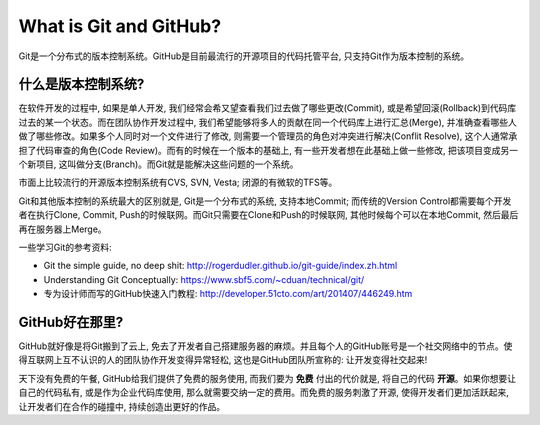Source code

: What is Git and GitHub?
==============================================================================

Git是一个分布式的版本控制系统。GitHub是目前最流行的开源项目的代码托管平台, 只支持Git作为版本控制的系统。


什么是版本控制系统?
------------------------------------------------------------------------------
在软件开发的过程中, 如果是单人开发, 我们经常会希又望查看我们过去做了哪些更改(Commit), 或是希望回滚(Rollback)到代码库过去的某一个状态。而在团队协作开发过程中, 我们希望能够将多人的贡献在同一个代码库上进行汇总(Merge), 并准确查看哪些人做了哪些修改。如果多个人同时对一个文件进行了修改, 则需要一个管理员的角色对冲突进行解决(Conflit Resolve), 这个人通常承担了代码审查的角色(Code Review)。而有的时候在一个版本的基础上, 有一些开发者想在此基础上做一些修改, 把该项目变成另一个新项目, 这叫做分支(Branch)。而Git就是能解决这些问题的一个系统。

市面上比较流行的开源版本控制系统有CVS, SVN, Vesta; 闭源的有微软的TFS等。

Git和其他版本控制的系统最大的区别就是, Git是一个分布式的系统, 支持本地Commit; 而传统的Version Control都需要每个开发者在执行Clone, Commit, Push的时候联网。而Git只需要在Clone和Push的时候联网, 其他时候每个可以在本地Commit, 然后最后再在服务器上Merge。

一些学习Git的参考资料:

- Git the simple guide, no deep shit: http://rogerdudler.github.io/git-guide/index.zh.html
- Understanding Git Conceptually: https://www.sbf5.com/~cduan/technical/git/
- 专为设计师而写的GitHub快速入门教程: http://developer.51cto.com/art/201407/446249.htm


GitHub好在那里?
------------------------------------------------------------------------------

GitHub就好像是将Git搬到了云上, 免去了开发者自己搭建服务器的麻烦。并且每个人的GitHub账号是一个社交网络中的节点。使得互联网上互不认识的人的团队协作开发变得异常轻松, 这也是GitHub团队所宣称的: 让开发变得社交起来!

天下没有免费的午餐, GitHub给我们提供了免费的服务使用, 而我们要为 **免费** 付出的代价就是, 将自己的代码 **开源**。如果你想要让自己的代码私有, 或是作为企业代码库使用, 那么就需要交纳一定的费用。而免费的服务刺激了开源, 使得开发者们更加活跃起来, 让开发者们在合作的碰撞中, 持续创造出更好的作品。

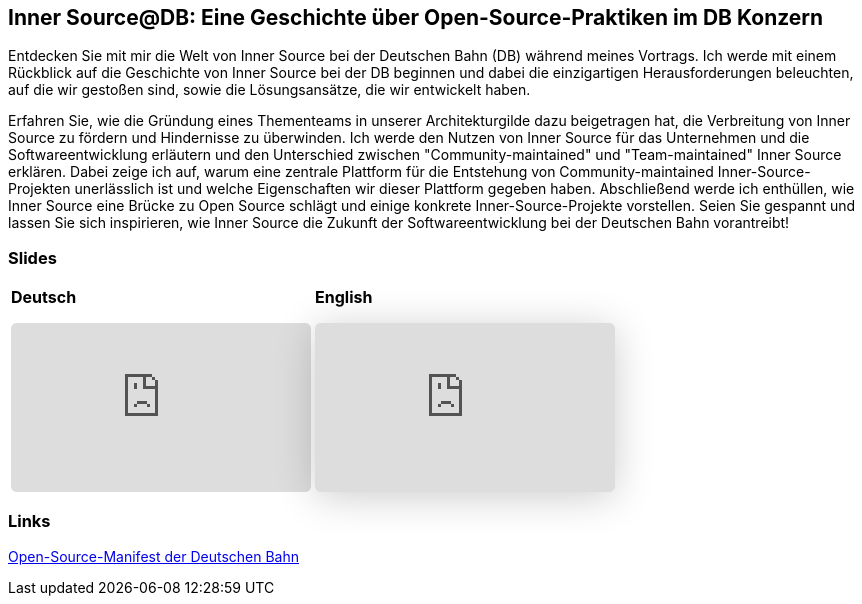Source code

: :jbake-title: Inner Source@DB
:jbake-card: Inner Source@DB: Eine Geschichte über Open-Source-Praktiken im DB Konzern
:jbake-date: 2024-04-25
:jbake-type: post
:jbake-tags: InnerSource, talk, slides
:jbake-status: published
:jbake-menu: Blog
:jbake-discussion: 1076
:jbake-author: Carsten Hoffmann
:icons: font
:jbake-teaser-image: topics/dev.png
ifndef::imagesdir[:imagesdir: ../../images]

== Inner Source@DB: Eine Geschichte über Open-Source-Praktiken im DB Konzern

Entdecken Sie mit mir die Welt von Inner Source bei der Deutschen Bahn (DB) während meines Vortrags.
Ich werde mit einem Rückblick auf die Geschichte von Inner Source bei der DB beginnen und dabei die einzigartigen Herausforderungen beleuchten, auf die wir gestoßen sind, sowie die Lösungsansätze, die wir entwickelt haben.

++++
<!-- teaser -->
++++

Erfahren Sie, wie die Gründung eines Thementeams in unserer Architekturgilde dazu beigetragen hat, die Verbreitung von Inner Source zu fördern und Hindernisse zu überwinden. Ich werde den Nutzen von Inner Source für das Unternehmen und die Softwareentwicklung erläutern und den Unterschied zwischen "Community-maintained" und "Team-maintained" Inner Source erklären. Dabei zeige ich auf, warum eine zentrale Plattform für die Entstehung von Community-maintained Inner-Source-Projekten unerlässlich ist und welche Eigenschaften wir dieser Plattform gegeben haben. Abschließend werde ich enthüllen, wie Inner Source eine Brücke zu Open Source schlägt und einige konkrete Inner-Source-Projekte vorstellen. Seien Sie gespannt und lassen Sie sich inspirieren, wie Inner Source die Zukunft der Softwareentwicklung bei der Deutschen Bahn vorantreibt!

=== Slides

[cols="2", width=100%]
|===
a|
*Deutsch*
++++
<iframe class="speakerdeck-iframe" frameborder="0" src="https://speakerdeck.com/player/9d8f105e49fc45d5acf72c3cd30efee6" title="Speakerdeck Player" allowfullscreen="true" style="border: 0px; background: padding-box padding-box rgba(0, 0, 0, 0.1); margin: 0px; padding: 0px; border-radius: 6px;  width: 100%; height: auto; aspect-ratio: 560 / 315;" data-ratio="1.7777777777777777"></iframe>
++++

a|
*English*
+++++

<iframe class="speakerdeck-iframe" frameborder="0" src="https://speakerdeck.com/player/70314151acd0429db3cf7a7c5aaa9266" title="Inner Source @ DB: A Story About Open Source Practices at Deutsche Bahn" allowfullscreen="true" style="border: 0px; background: padding-box padding-box rgba(0, 0, 0, 0.1); margin: 0px; padding: 0px; border-radius: 6px; box-shadow: rgba(0, 0, 0, 0.2) 0px 5px 40px; width: 100%; height: auto; aspect-ratio: 560 / 315;" data-ratio="1.7777777777777777"></iframe>
<!--iframe style="border: 0px; background: padding-box padding-box rgba(0, 0, 0, 0.1); margin: 0px; padding: 0px; border-radius: 6px; width: 100%; height: auto;" height="315" src="https://www.youtube-nocookie.com/embed/VI33buvdomE?si=DJvB9MJoQpmYNcMT" title="Youtube Video Player" frameborder="0" allow="accelerometer; autoplay; clipboard-write; encrypted-media; gyroscope; picture-in-picture; web-share" allowfullscreen></iframe-->
+++++
|===

=== Links


https://opensource.deutschebahn.com/[Open-Source-Manifest der Deutschen Bahn]
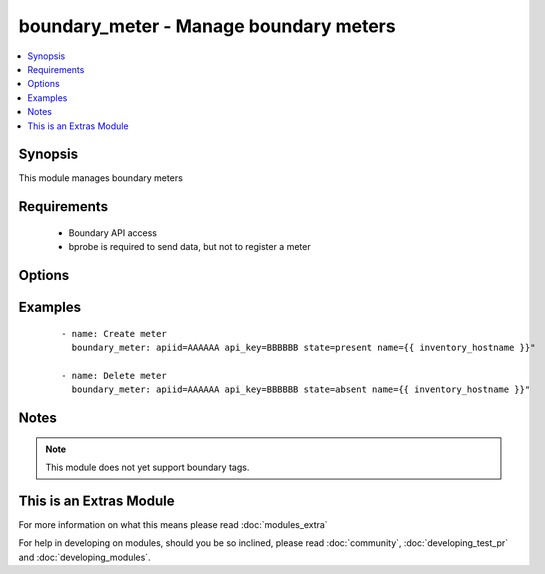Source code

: .. _boundary_meter:


boundary_meter - Manage boundary meters
+++++++++++++++++++++++++++++++++++++++

.. versionadded:: 1.3


.. contents::
   :local:
   :depth: 1


Synopsis
--------

This module manages boundary meters


Requirements
------------

  * Boundary API access
  * bprobe is required to send data, but not to register a meter


Options
-------

.. raw:: html

    <table border=1 cellpadding=4>
    <tr>
    <th class="head">parameter</th>
    <th class="head">required</th>
    <th class="head">default</th>
    <th class="head">choices</th>
    <th class="head">comments</th>
    </tr>
            <tr>
    <td>apiid<br/><div style="font-size: small;"></div></td>
    <td>yes</td>
    <td></td>
        <td><ul></ul></td>
        <td><div>Organizations boundary API ID</div></td></tr>
            <tr>
    <td>apikey<br/><div style="font-size: small;"></div></td>
    <td>yes</td>
    <td></td>
        <td><ul></ul></td>
        <td><div>Organizations boundary API KEY</div></td></tr>
            <tr>
    <td>name<br/><div style="font-size: small;"></div></td>
    <td>yes</td>
    <td></td>
        <td><ul></ul></td>
        <td><div>meter name</div></td></tr>
            <tr>
    <td>state<br/><div style="font-size: small;"></div></td>
    <td>no</td>
    <td>True</td>
        <td><ul><li>present</li><li>absent</li></ul></td>
        <td><div>Whether to create or remove the client from boundary</div></td></tr>
            <tr>
    <td>validate_certs<br/><div style="font-size: small;"> (added in 1.5.1)</div></td>
    <td>no</td>
    <td>yes</td>
        <td><ul><li>yes</li><li>no</li></ul></td>
        <td><div>If <code>no</code>, SSL certificates will not be validated. This should only be used on personally controlled sites using self-signed certificates.</div></td></tr>
        </table>
    </br>



Examples
--------

 ::

    - name: Create meter
      boundary_meter: apiid=AAAAAA api_key=BBBBBB state=present name={{ inventory_hostname }}"
    
    - name: Delete meter
      boundary_meter: apiid=AAAAAA api_key=BBBBBB state=absent name={{ inventory_hostname }}"
    


Notes
-----

.. note:: This module does not yet support boundary tags.


    
This is an Extras Module
------------------------

For more information on what this means please read :doc:`modules_extra`

    
For help in developing on modules, should you be so inclined, please read :doc:`community`, :doc:`developing_test_pr` and :doc:`developing_modules`.

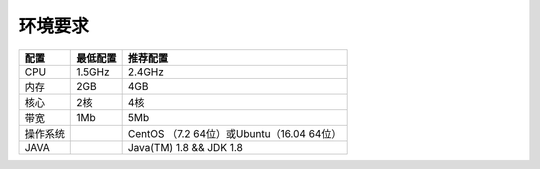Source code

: ################################################################################
环境要求
################################################################################


+----------+---------+---------------------------------------------+
| 配置     | 最低配置| 推荐配置                                    |
+==========+=========+=============================================+
| CPU      | 1.5GHz  | 2.4GHz                                      |
+----------+---------+---------------------------------------------+
| 内存     | 2GB     | 4GB                                         |
+----------+---------+---------------------------------------------+
| 核心     | 2核     | 4核                                         |
+----------+---------+---------------------------------------------+
| 带宽     | 1Mb     | 5Mb                                         |
+----------+---------+---------------------------------------------+
| 操作系统 |         | CentOS （7.2  64位）或Ubuntu（16.04  64位） |
+----------+---------+---------------------------------------------+
| JAVA     |         | Java(TM) 1.8 && JDK 1.8                     |
+----------+---------+---------------------------------------------+
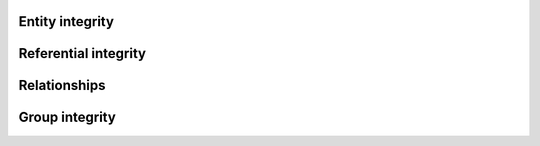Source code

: .. progress: 18 0% Dimitri 

Entity integrity
----------------

Referential integrity
---------------------

Relationships
-------------

Group integrity
---------------
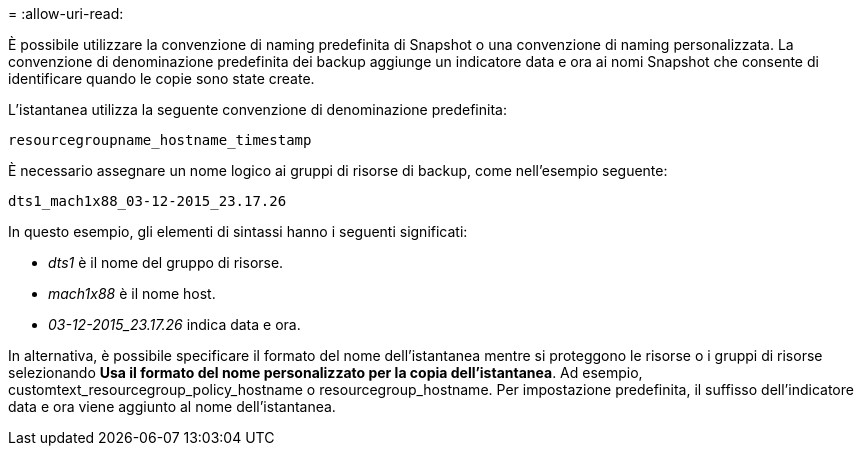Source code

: = 
:allow-uri-read: 


È possibile utilizzare la convenzione di naming predefinita di Snapshot o una convenzione di naming personalizzata. La convenzione di denominazione predefinita dei backup aggiunge un indicatore data e ora ai nomi Snapshot che consente di identificare quando le copie sono state create.

L'istantanea utilizza la seguente convenzione di denominazione predefinita:

`resourcegroupname_hostname_timestamp`

È necessario assegnare un nome logico ai gruppi di risorse di backup, come nell'esempio seguente:

[listing]
----
dts1_mach1x88_03-12-2015_23.17.26
----
In questo esempio, gli elementi di sintassi hanno i seguenti significati:

* _dts1_ è il nome del gruppo di risorse.
* _mach1x88_ è il nome host.
* _03-12-2015_23.17.26_ indica data e ora.


In alternativa, è possibile specificare il formato del nome dell'istantanea mentre si proteggono le risorse o i gruppi di risorse selezionando *Usa il formato del nome personalizzato per la copia dell'istantanea*. Ad esempio, customtext_resourcegroup_policy_hostname o resourcegroup_hostname. Per impostazione predefinita, il suffisso dell'indicatore data e ora viene aggiunto al nome dell'istantanea.
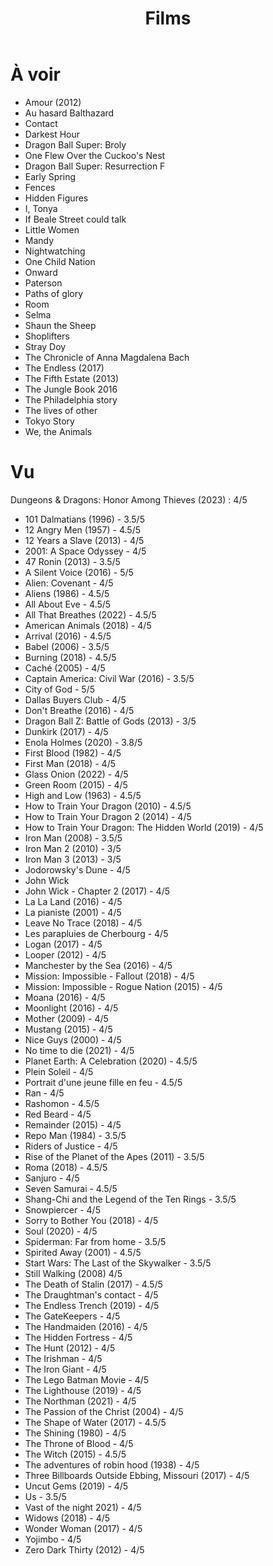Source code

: :PROPERTIES:
:ID:       12458257-e9ac-4fc1-acbb-8350cb26f526
:END:
#+title: Films
#+filetags: movies
* À voir
:PROPERTIES:
:ID:       f78f6397-1829-4535-9c3d-d10e8a333b89
:END:
- Amour (2012)
- Au hasard Balthazard
- Contact
- Darkest Hour
- Dragon Ball Super: Broly
- One Flew Over the Cuckoo's Nest
- Dragon Ball Super: Resurrection F
- Early Spring
- Fences
- Hidden Figures
- I, Tonya
- If Beale Street could talk
- Little Women
- Mandy
- Nightwatching
- One Child Nation
- Onward
- Paterson
- Paths of glory
- Room
- Selma
- Shaun the Sheep
- Shoplifters
- Stray Doy
- The Chronicle of Anna Magdalena Bach
- The Endless (2017)
- The Fifth Estate (2013)
- The Jungle Book 2016
- The Philadelphia story
- The lives of other
- Tokyo Story
- We, the Animals
* Vu
:PROPERTIES:
:ID:       ccd86ede-ee31-4e34-bf6f-ff344b677f6b
:END:
  Dungeons & Dragons: Honor Among Thieves (2023) : 4/5
- 101 Dalmatians (1996) - 3.5/5
- 12 Angry Men (1957) - 4.5/5
- 12 Years a Slave (2013) - 4/5
- 2001: A Space Odyssey - 4/5
- 47 Ronin (2013) - 3.5/5
- A Silent Voice (2016) - 5/5
- Alien: Covenant - 4/5
- Aliens (1986) - 4.5/5
- All About Eve - 4.5/5
- All That Breathes (2022) - 4.5/5
- American Animals (2018) - 4/5
- Arrival (2016) - 4.5/5
- Babel (2006) - 3.5/5
- Burning (2018) - 4.5/5
- Caché (2005) - 4/5
- Captain America: Civil War (2016) - 3.5/5
- City of God - 5/5
- Dallas Buyers Club - 4/5
- Don't Breathe (2016) - 4/5
- Dragon Ball Z: Battle of Gods (2013) - 3/5
- Dunkirk (2017) - 4/5
- Enola Holmes (2020) - 3.8/5
- First Blood (1982) - 4/5
- First Man (2018) - 4/5
- Glass Onion (2022) - 4/5
- Green Room (2015) - 4/5
- High and Low (1963) - 4.5/5
- How to Train Your Dragon (2010) - 4.5/5
- How to Train Your Dragon 2 (2014) - 4/5
- How to Train Your Dragon: The Hidden World (2019) - 4/5
- Iron Man (2008) - 3.5/5
- Iron Man 2 (2010) - 3/5
- Iron Man 3 (2013) - 3/5
- Jodorowsky's Dune - 4/5
- John Wick
- John Wick - Chapter 2 (2017) - 4/5
- La La Land (2016) - 4/5
- La pianiste (2001) - 4/5
- Leave No Trace (2018) - 4/5
- Les parapluies de Cherbourg - 4/5
- Logan (2017) - 4/5
- Looper (2012) - 4/5
- Manchester by the Sea (2016) - 4/5
- Mission: Impossible - Fallout (2018) - 4/5
- Mission: Impossible - Rogue Nation (2015) - 4/5
- Moana (2016) - 4/5
- Moonlight (2016) - 4/5
- Mother (2009) - 4/5
- Mustang (2015) - 4/5
- Nice Guys (2000) - 4/5
- No time to die (2021) - 4/5
- Planet Earth: A Celebration (2020) - 4.5/5
- Plein Soleil - 4/5
- Portrait d'une jeune fille en feu - 4.5/5
- Ran - 4/5
- Rashomon - 4.5/5
- Red Beard - 4/5
- Remainder (2015) - 4/5
- Repo Man (1984) - 3.5/5
- Riders of Justice - 4/5
- Rise of the Planet of the Apes (2011) - 3.5/5
- Roma (2018) - 4.5/5
- Sanjuro - 4/5
- Seven Samurai - 4.5/5
- Shang-Chi and the Legend of the Ten Rings - 3.5/5
- Snowpiercer - 4/5
- Sorry to Bother You (2018) - 4/5
- Soul (2020) - 4/5
- Spiderman: Far from home - 3.5/5
- Spirited Away (2001) - 4.5/5
- Start Wars: The Last of the Skywalker - 3.5/5
- Still Walking (2008) 4/5
- The Death of Stalin (2017) - 4.5/5
- The Draughtman's contact - 4/5
- The Endless Trench (2019) - 4/5
- The GateKeepers - 4/5
- The Handmaiden (2016) - 4/5
- The Hidden Fortress - 4/5
- The Hunt (2012) - 4/5
- The Irishman - 4/5
- The Iron Giant - 4/5
- The Lego Batman Movie - 4/5
- The Lighthouse (2019) - 4/5
- The Northman (2021) - 4/5
- The Passion of the Christ (2004) - 4/5
- The Shape of Water (2017) - 4.5/5
- The Shining (1980) - 4/5
- The Throne of Blood - 4/5
- The Witch (2015) - 4.5/5
- The adventures of robin hood (1938) - 4/5
- Three Billboards Outside Ebbing, Missouri (2017) - 4/5
- Uncut Gems (2019) - 4/5
- Us - 3.5/5
- Vast of the night 2021) - 4/5
- Widows (2018) - 4/5
- Wonder Woman (2017) - 4/5
- Yojimbo - 4/5
- Zero Dark Thirty (2012) - 4/5
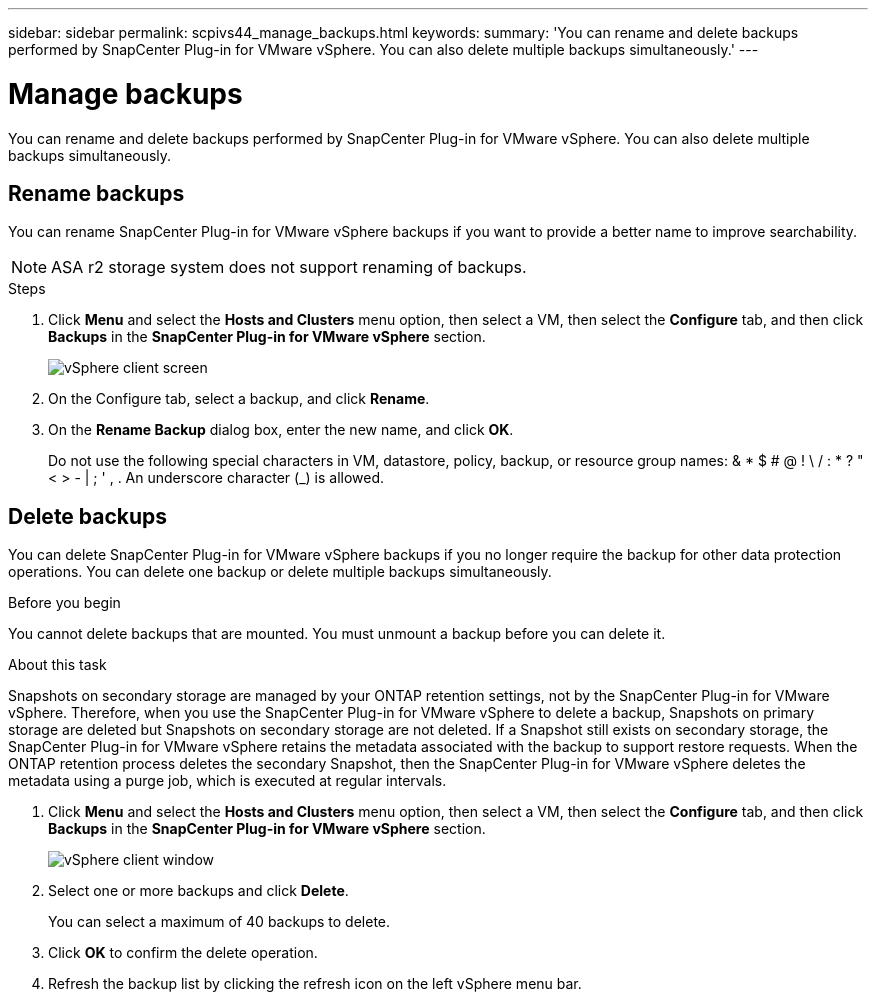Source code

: ---
sidebar: sidebar
permalink: scpivs44_manage_backups.html
keywords:
summary: 'You can rename and delete backups performed by SnapCenter Plug-in for VMware vSphere. You can also delete multiple backups simultaneously.'
---

= Manage backups
:hardbreaks:
:nofooter:
:icons: font
:linkattrs:
:imagesdir: ./media/

//
// This file was created with NDAC Version 2.0 (August 17, 2020)
//
// 2020-09-09 12:24:26.866470
//

[.lead]
You can rename and delete backups performed by SnapCenter Plug-in for VMware vSphere. You can also delete multiple backups simultaneously.

== Rename backups

You can rename SnapCenter Plug-in for VMware vSphere backups if you want to provide a better name to improve searchability.

[NOTE]
ASA r2 storage system does not support renaming of backups.

.Steps

. Click *Menu* and select the *Hosts and Clusters* menu option, then select a VM, then select the *Configure* tab, and then click *Backups* in the *SnapCenter Plug-in for VMware vSphere* section.
+
image:scv50_image1.png["vSphere client screen"]

. On the Configure tab, select a backup,  and click *Rename*.
. On the *Rename Backup* dialog box, enter the new name, and click *OK*.
+
Do not use the following special characters in VM, datastore, policy, backup, or resource group names:  & * $ # @ ! \ / : * ? " < > - | ; ' , . An underscore character (_) is allowed.

== Delete backups

You can delete SnapCenter Plug-in for VMware vSphere backups if you no longer require the backup for other data protection operations. You can delete one backup or delete multiple backups simultaneously.

.Before you begin

You cannot delete backups that are mounted. You must unmount a backup before you can delete it.

.About this task

Snapshots on secondary storage are managed by your ONTAP retention settings, not by the SnapCenter Plug-in for VMware vSphere. Therefore, when you use the SnapCenter Plug-in for VMware vSphere to delete a backup, Snapshots on primary storage are deleted but Snapshots on secondary storage are not deleted. If a Snapshot still exists on secondary storage, the SnapCenter Plug-in for VMware vSphere retains the metadata associated with the backup to support restore requests. When the ONTAP retention process deletes the secondary Snapshot, then the SnapCenter Plug-in for VMware vSphere deletes the metadata using a purge job, which is executed at regular intervals.
// BURT 1378132 observation 48, March 2021 Ronya

. Click *Menu* and select the *Hosts and Clusters* menu option, then select a VM, then select the *Configure* tab, and then click *Backups* in the *SnapCenter Plug-in for VMware vSphere* section.
+
image:scv50_image1.png["vSphere client window"]

. Select one or more backups and click *Delete*.
+
You can select a maximum of 40 backups to delete.

. Click *OK* to confirm the delete operation.
// BURT 1378132 observation 49, March 2021 Ronya
. Refresh the backup list by clicking the refresh icon on the left vSphere menu bar.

■ WHAT YOU WILL DO: Where the string "Geschichte" appears in a line of the entries above, return that line.

■ RESPONSE BOX:
:jbake-card: Inner Source@DB: Eine Geschichte über Open-Source-Praktiken im DB Konzern
== Inner Source@DB: Eine Geschichte über Open-Source-Praktiken im DB Konzern
Ich werde mit einem Rückblick auf die Geschichte von Inner Source bei der DB beginnen und dabei die einzigartigen Herausforderungen beleuchten, auf die wir gestoßen sind, sowie die Lösungsansätze, die wir entwickelt haben.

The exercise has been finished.